begin PROVIDED DATA

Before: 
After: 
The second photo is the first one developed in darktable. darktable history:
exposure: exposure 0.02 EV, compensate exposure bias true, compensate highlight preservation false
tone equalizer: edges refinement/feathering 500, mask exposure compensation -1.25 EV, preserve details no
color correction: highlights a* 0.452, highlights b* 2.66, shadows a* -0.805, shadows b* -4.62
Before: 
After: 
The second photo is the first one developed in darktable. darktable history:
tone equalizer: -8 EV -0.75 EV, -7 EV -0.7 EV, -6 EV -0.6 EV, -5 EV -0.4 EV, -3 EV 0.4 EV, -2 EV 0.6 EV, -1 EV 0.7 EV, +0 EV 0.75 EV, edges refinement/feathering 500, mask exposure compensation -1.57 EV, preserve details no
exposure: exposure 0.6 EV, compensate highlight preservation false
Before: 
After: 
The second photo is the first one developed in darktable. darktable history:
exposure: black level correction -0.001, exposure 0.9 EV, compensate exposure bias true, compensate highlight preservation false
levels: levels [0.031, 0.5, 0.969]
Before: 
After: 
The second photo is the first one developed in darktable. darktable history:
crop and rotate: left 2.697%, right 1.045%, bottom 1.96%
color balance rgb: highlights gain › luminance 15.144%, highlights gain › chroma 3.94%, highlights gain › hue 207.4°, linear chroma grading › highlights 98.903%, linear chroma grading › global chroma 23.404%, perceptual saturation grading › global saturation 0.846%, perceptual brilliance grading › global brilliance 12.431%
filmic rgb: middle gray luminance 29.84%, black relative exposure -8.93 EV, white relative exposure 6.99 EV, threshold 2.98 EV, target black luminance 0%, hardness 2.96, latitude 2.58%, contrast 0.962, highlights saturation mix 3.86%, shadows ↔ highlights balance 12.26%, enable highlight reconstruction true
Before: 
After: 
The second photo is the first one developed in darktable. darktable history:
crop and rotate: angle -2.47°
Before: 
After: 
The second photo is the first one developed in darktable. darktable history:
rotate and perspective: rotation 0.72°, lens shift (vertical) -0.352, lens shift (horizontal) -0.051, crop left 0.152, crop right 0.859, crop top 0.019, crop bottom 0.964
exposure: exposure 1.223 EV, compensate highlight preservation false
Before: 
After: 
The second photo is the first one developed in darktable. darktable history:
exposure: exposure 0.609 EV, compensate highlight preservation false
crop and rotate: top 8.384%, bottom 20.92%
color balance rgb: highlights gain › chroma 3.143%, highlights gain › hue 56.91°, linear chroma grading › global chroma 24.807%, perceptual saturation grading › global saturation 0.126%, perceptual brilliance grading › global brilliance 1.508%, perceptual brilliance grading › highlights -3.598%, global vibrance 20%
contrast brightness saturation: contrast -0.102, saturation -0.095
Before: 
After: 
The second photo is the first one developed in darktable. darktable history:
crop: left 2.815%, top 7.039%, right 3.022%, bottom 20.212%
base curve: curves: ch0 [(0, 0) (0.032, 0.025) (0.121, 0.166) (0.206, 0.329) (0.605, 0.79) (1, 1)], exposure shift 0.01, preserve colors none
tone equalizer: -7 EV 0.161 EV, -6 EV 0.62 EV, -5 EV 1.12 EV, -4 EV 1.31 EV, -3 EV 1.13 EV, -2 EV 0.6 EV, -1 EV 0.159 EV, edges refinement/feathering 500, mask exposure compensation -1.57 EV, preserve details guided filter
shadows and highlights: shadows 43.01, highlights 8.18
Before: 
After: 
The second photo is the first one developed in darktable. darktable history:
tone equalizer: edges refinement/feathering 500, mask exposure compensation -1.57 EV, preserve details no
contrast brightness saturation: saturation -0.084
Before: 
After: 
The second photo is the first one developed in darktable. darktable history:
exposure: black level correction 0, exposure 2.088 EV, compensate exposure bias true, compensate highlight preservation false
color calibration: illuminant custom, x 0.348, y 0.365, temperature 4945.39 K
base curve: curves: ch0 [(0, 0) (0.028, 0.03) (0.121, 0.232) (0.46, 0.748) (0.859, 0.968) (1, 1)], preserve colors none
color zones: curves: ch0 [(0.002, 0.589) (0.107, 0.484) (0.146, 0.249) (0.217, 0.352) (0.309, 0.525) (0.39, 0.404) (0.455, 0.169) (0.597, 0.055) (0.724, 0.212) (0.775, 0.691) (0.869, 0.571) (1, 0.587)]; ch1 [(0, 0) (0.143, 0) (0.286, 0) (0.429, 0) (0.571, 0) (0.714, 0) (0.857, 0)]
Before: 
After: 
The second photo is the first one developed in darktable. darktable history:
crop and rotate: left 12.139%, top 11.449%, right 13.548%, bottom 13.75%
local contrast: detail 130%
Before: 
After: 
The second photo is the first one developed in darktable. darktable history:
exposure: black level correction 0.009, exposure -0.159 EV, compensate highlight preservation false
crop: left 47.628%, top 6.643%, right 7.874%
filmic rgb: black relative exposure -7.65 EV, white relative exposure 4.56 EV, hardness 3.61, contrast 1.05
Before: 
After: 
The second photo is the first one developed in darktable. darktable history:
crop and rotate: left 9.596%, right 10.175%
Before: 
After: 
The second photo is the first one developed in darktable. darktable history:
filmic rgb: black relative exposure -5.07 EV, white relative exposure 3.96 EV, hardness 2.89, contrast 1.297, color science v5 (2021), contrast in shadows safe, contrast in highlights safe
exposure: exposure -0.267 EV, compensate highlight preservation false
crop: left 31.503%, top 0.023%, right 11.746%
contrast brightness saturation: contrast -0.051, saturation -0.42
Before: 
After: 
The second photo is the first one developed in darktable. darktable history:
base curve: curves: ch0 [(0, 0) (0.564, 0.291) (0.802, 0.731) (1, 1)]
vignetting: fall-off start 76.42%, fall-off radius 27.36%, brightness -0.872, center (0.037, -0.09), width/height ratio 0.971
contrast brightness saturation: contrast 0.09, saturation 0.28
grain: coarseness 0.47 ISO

end PROVIDED DATA

Turn every line in the entries above into a numbered list, and leave out any blank lines.

1. Before: 
2. After: 
3. The second photo is the first one developed in darktable. darktable history:
4. exposure: exposure 0.02 EV, compensate exposure bias true, compensate highlight preservation false
5. tone equalizer: edges refinement/feathering 500, mask exposure compensation -1.25 EV, preserve details no
6. color correction: highlights a* 0.452, highlights b* 2.66, shadows a* -0.805, shadows b* -4.62
7. Before: 
8. After: 
9. The second photo is the first one developed in darktable. darktable history:
10. tone equalizer: -8 EV -0.75 EV, -7 EV -0.7 EV, -6 EV -0.6 EV, -5 EV -0.4 EV, -3 EV 0.4 EV, -2 EV 0.6 EV, -1 EV 0.7 EV, +0 EV 0.75 EV, edges refinement/feathering 500, mask exposure compensation -1.57 EV, preserve details no
11. exposure: exposure 0.6 EV, compensate highlight preservation false
12. Before: 
13. After: 
14. The second photo is the first one developed in darktable. darktable history:
15. exposure: black level correction -0.001, exposure 0.9 EV, compensate exposure bias true, compensate highlight preservation false
16. levels: levels [0.031, 0.5, 0.969]
17. Before: 
18. After: 
19. The second photo is the first one developed in darktable. darktable history:
20. crop and rotate: left 2.697%, right 1.045%, bottom 1.96%
21. color balance rgb: highlights gain › luminance 15.144%, highlights gain › chroma 3.94%, highlights gain › hue 207.4°, linear chroma grading › highlights 98.903%, linear chroma grading › global chroma 23.404%, perceptual saturation grading › global saturation 0.846%, perceptual brilliance grading › global brilliance 12.431%
22. filmic rgb: middle gray luminance 29.84%, black relative exposure -8.93 EV, white relative exposure 6.99 EV, threshold 2.98 EV, target black luminance 0%, hardness 2.96, latitude 2.58%, contrast 0.962, highlights saturation mix 3.86%, shadows ↔ highlights balance 12.26%, enable highlight reconstruction true
23. Before: 
24. After: 
25. The second photo is the first one developed in darktable. darktable history:
26. crop and rotate: angle -2.47°
27. Before: 
28. After: 
29. The second photo is the first one developed in darktable. darktable history:
30. rotate and perspective: rotation 0.72°, lens shift (vertical) -0.352, lens shift (horizontal) -0.051, crop left 0.152, crop right 0.859, crop top 0.019, crop bottom 0.964
31. exposure: exposure 1.223 EV, compensate highlight preservation false
32. Before: 
33. After: 
34. The second photo is the first one developed in darktable. darktable history:
35. exposure: exposure 0.609 EV, compensate highlight preservation false
36. crop and rotate: top 8.384%, bottom 20.92%
37. color balance rgb: highlights gain › chroma 3.143%, highlights gain › hue 56.91°, linear chroma grading › global chroma 24.807%, perceptual saturation grading › global saturation 0.126%, perceptual brilliance grading › global brilliance 1.508%, perceptual brilliance grading › highlights -3.598%, global vibrance 20%
38. contrast brightness saturation: contrast -0.102, saturation -0.095
39. Before: 
40. After: 
41. The second photo is the first one developed in darktable. darktable history:
42. crop: left 2.815%, top 7.039%, right 3.022%, bottom 20.212%
43. base curve: curves: ch0 [(0, 0) (0.032, 0.025) (0.121, 0.166) (0.206, 0.329) (0.605, 0.79) (1, 1)], exposure shift 0.01, preserve colors none
44. tone equalizer: -7 EV 0.161 EV, -6 EV 0.62 EV, -5 EV 1.12 EV, -4 EV 1.31 EV, -3 EV 1.13 EV, -2 EV 0.6 EV, -1 EV 0.159 EV, edges refinement/feathering 500, mask exposure compensation -1.57 EV, preserve details guided filter
45. shadows and highlights: shadows 43.01, highlights 8.18
46. Before: 
47. After: 
48. The second photo is the first one developed in darktable. darktable history:
49. tone equalizer: edges refinement/feathering 500, mask exposure compensation -1.57 EV, preserve details no
50. contrast brightness saturation: saturation -0.084
51. Before: 
52. After: 
53. The second photo is the first one developed in darktable. darktable history:
54. exposure: black level correction 0, exposure 2.088 EV, compensate exposure bias true, compensate highlight preservation false
55. color calibration: illuminant custom, x 0.348, y 0.365, temperature 4945.39 K
56. base curve: curves: ch0 [(0, 0) (0.028, 0.03) (0.121, 0.232) (0.46, 0.748) (0.859, 0.968) (1, 1)], preserve colors none
57. color zones: curves: ch0 [(0.002, 0.589) (0.107, 0.484) (0.146, 0.249) (0.217, 0.352) (0.309, 0.525) (0.39, 0.404) (0.455, 0.169) (0.597, 0.055) (0.724, 0.212) (0.775, 0.691) (0.869, 0.571) (1, 0.587)]; ch1 [(0, 0) (0.143, 0) (0.286, 0) (0.429, 0) (0.571, 0) (0.714, 0) (0.857, 0)]
58. Before: 
59. After: 
60. The second photo is the first one developed in darktable. darktable history:
61. crop and rotate: left 12.139%, top 11.449%, right 13.548%, bottom 13.75%
62. local contrast: detail 130%
63. Before: 
64. After: 
65. The second photo is the first one developed in darktable. darktable history:
66. exposure: black level correction 0.009, exposure -0.159 EV, compensate highlight preservation false
67. crop: left 47.628%, top 6.643%, right 7.874%
68. filmic rgb: black relative exposure -7.65 EV, white relative exposure 4.56 EV, hardness 3.61, contrast 1.05
69. Before: 
70. After: 
71. The second photo is the first one developed in darktable. darktable history:
72. crop and rotate: left 9.596%, right 10.175%
73. Before: 
74. After: 
75. The second photo is the first one developed in darktable. darktable history:
76. filmic rgb: black relative exposure -5.07 EV, white relative exposure 3.96 EV, hardness 2.89, contrast 1.297, color science v5 (2021), contrast in shadows safe, contrast in highlights safe
77. exposure: exposure -0.267 EV, compensate highlight preservation false
78. crop: left 31.503%, top 0.023%, right 11.746%
79. contrast brightness saturation: contrast -0.051, saturation -0.42
80. Before: 
81. After: 
82. The second photo is the first one developed in darktable. darktable history:
83. base curve: curves: ch0 [(0, 0) (0.564, 0.291) (0.802, 0.731) (1, 1)]
84. vignetting: fall-off start 76.42%, fall-off radius 27.36%, brightness -0.872, center (0.037, -0.09), width/height ratio 0.971
85. contrast brightness saturation: contrast 0.09, saturation 0.28
86. grain: coarseness 0.47 ISO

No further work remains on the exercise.